It looks like somebody is doing something to try to help alleviate some of the red tape involved in identifying tax return fraud.
On my most recent search for tax return fraud news and updates, I found out;
“The Financial Crimes Enforcement Network (FinCEN) is issuing this Advisory to assist financial institutions with identifying tax refund fraud and reporting the activity through the filing of Suspicious Activity Reports (SARs). “
Apparently this measure will assist financial institutions with the reporting of tax return fraud by requiring that they submit a report any time there is any suspicious activity or “red flags” such as:
- Multiple direct deposit tax refund payments
- Suspicious or authorized account opening at a depository institution, on behalf of individuals who are not present, with the fraudulent actor being named as having signatory authority.
- Opening multiple prepaid card accounts by one individual in different names using valid TINs for each of the supplied names, and subsequent mailing of the prepaid cards to the same address.

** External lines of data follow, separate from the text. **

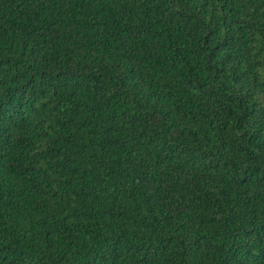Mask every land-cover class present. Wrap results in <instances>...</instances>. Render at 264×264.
<instances>
[{
	"label": "trees",
	"instance_id": "trees-1",
	"mask_svg": "<svg viewBox=\"0 0 264 264\" xmlns=\"http://www.w3.org/2000/svg\"><path fill=\"white\" fill-rule=\"evenodd\" d=\"M0 264H264V0H0Z\"/></svg>",
	"mask_w": 264,
	"mask_h": 264
}]
</instances>
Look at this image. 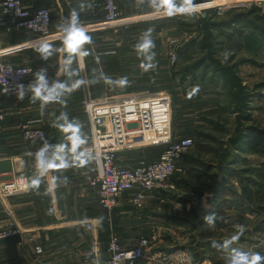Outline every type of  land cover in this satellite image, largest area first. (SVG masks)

- Business account holders processing third-party tax refund checks in a manner inconsistent with their stated business model or at a volume inconsistent with expected activity
- Business account holders processing third-party tax refund checks and conducting transactions inconsistent with normal business practices, which may include: (etc., etc.)
- Multiple prepaid cards that are associated with….
- The opening of a business account for a check cashing business at a financial institution,…….
- A sudden increase in volume moving through the account of an existing check cashing service, involving tax refund checks issued to individuals from across the United States.
You may read the rest here: FIN-2012-A005
I definitely didn’t want to plagiarize the entire article.
The document goes on to say that if a financial institution knows, suspects or basically has reason to believe that a transaction is fraudulent in nature then they had better report it (just not in those words) by filing a SAR (suspicious activity report).
I’m not sure what type of dent this will make in preventing tax return fraud if any. But I’m sure glad to see that something is at least being worked on.